Uncle Bardie’s Weekly Music Pick: Rox in the Box

It’s Thursday again. You know what that means. Uncle Bardie’s Weekly Music Pick. Uncle Bardiie gives a double thumbs up to this week’s selection. It’s in honor of Labor Day coming this Monday. The Decmbrists give us “Rox in the Box”:

Like so many songs I love, I can remember exactly where I was when I heard this one over the speakers in Borders Bookstore. That was before Borders went bankrupt and closed its doors. Every Saturday I met there with a group of writers for a critique group. We met there for years.

After the group meeting, I often walked around the store, perusing through the opening paragraphs of the latest and the greatest to get a sense of what the big boy publishers were putting out. Often I didn’t like what I read. But there was always hope I might discover some novelist that wet my whistle. From time to time, I found one. I would line up and make my purchase, then go over and have a muffin or a cookie or a pastry and a cup of joe and enjoy my new treasure.
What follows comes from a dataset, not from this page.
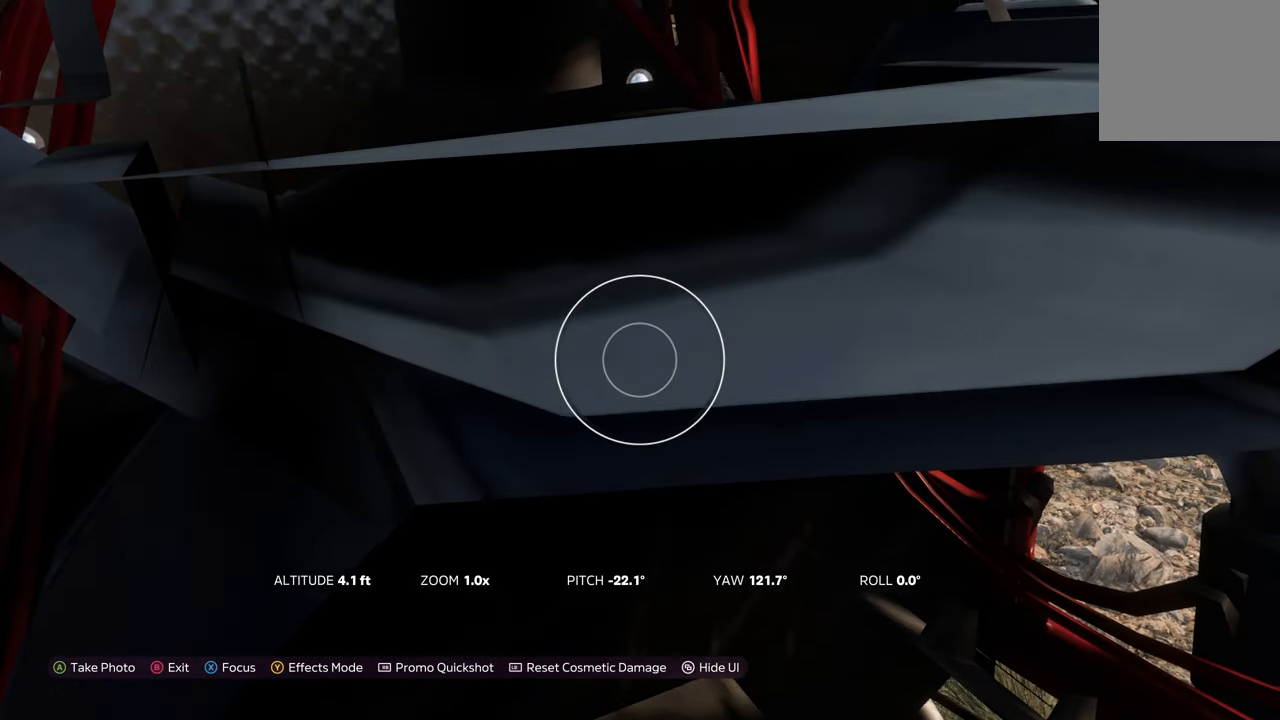
{"buttons": [], "left_stick": "center", "right_stick": "center", "events": [[133, "right_stick", "center"], [233, "L2", "down"], [366, "L2", "up"]]}
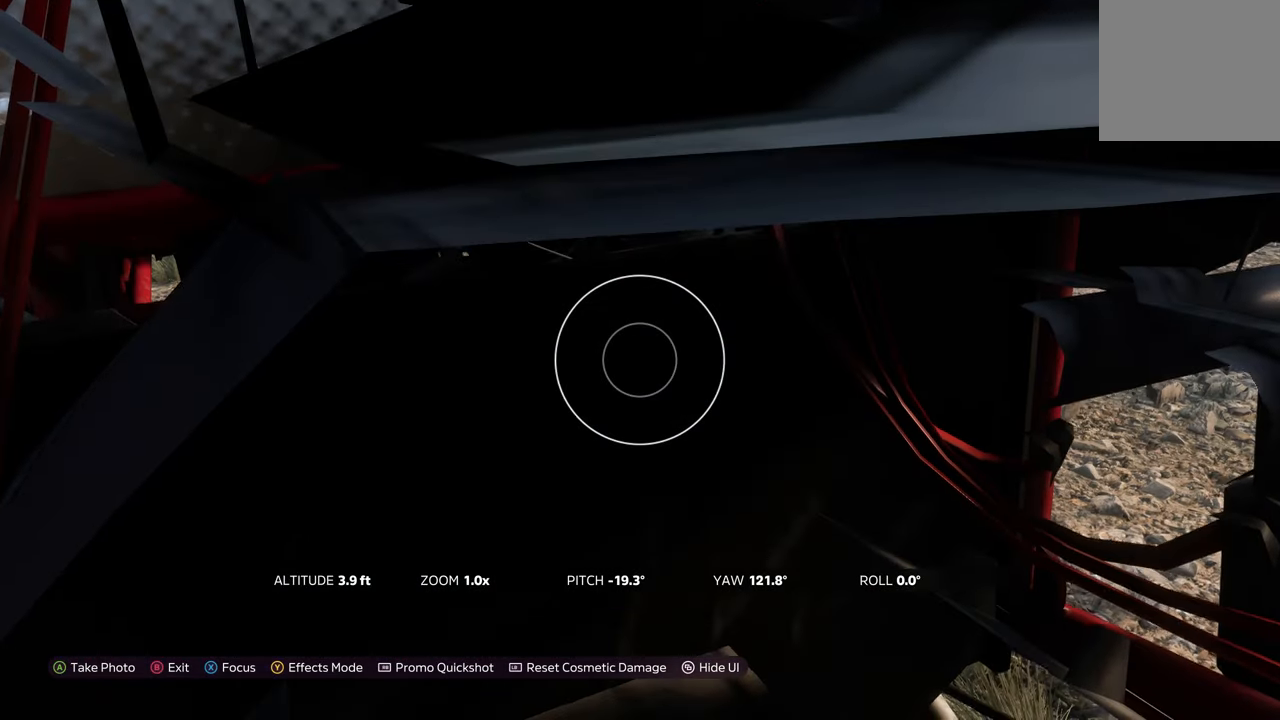
{"buttons": [], "left_stick": "center", "right_stick": "up-right", "events": [[66, "L2", "down"], [200, "L2", "up"], [433, "right_stick", "up-right"]]}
One afternoon I was rambling through the store, doing my normal perusing thing. “Rox in the Box” came on and I stopped in my tracks. When you hear a song that makes you float, it is magical. The Decembrists had hit the nail on the head with the hammer of their music.

Few bands these days sing of what working people have always known. Reaching all the way back to those Egyptians lying down brick for the latest god king’s pyramid, the song gives the listener a taste of the life of the common laboring folk and the lack of hope for a way out. So many of our brothers and sisters in so many lands live out this hopelessness. And often they are forgotten.

The Decembrists reminded me, and still reminds me, of the kind of life I don’t have to live. For that I am grateful. But every so often when I get full of myself, I pull this one out and listen.

1 thought on “Uncle Bardie’s Weekly Music Pick: Rox in the Box

  1. I’d never hear this song, Don, but it, and your description of first hearing it, struck a chord within me. I come from the hardworking folks of this song, folks who installed the dream of college and a different kind of life in their children. Again you made me remember.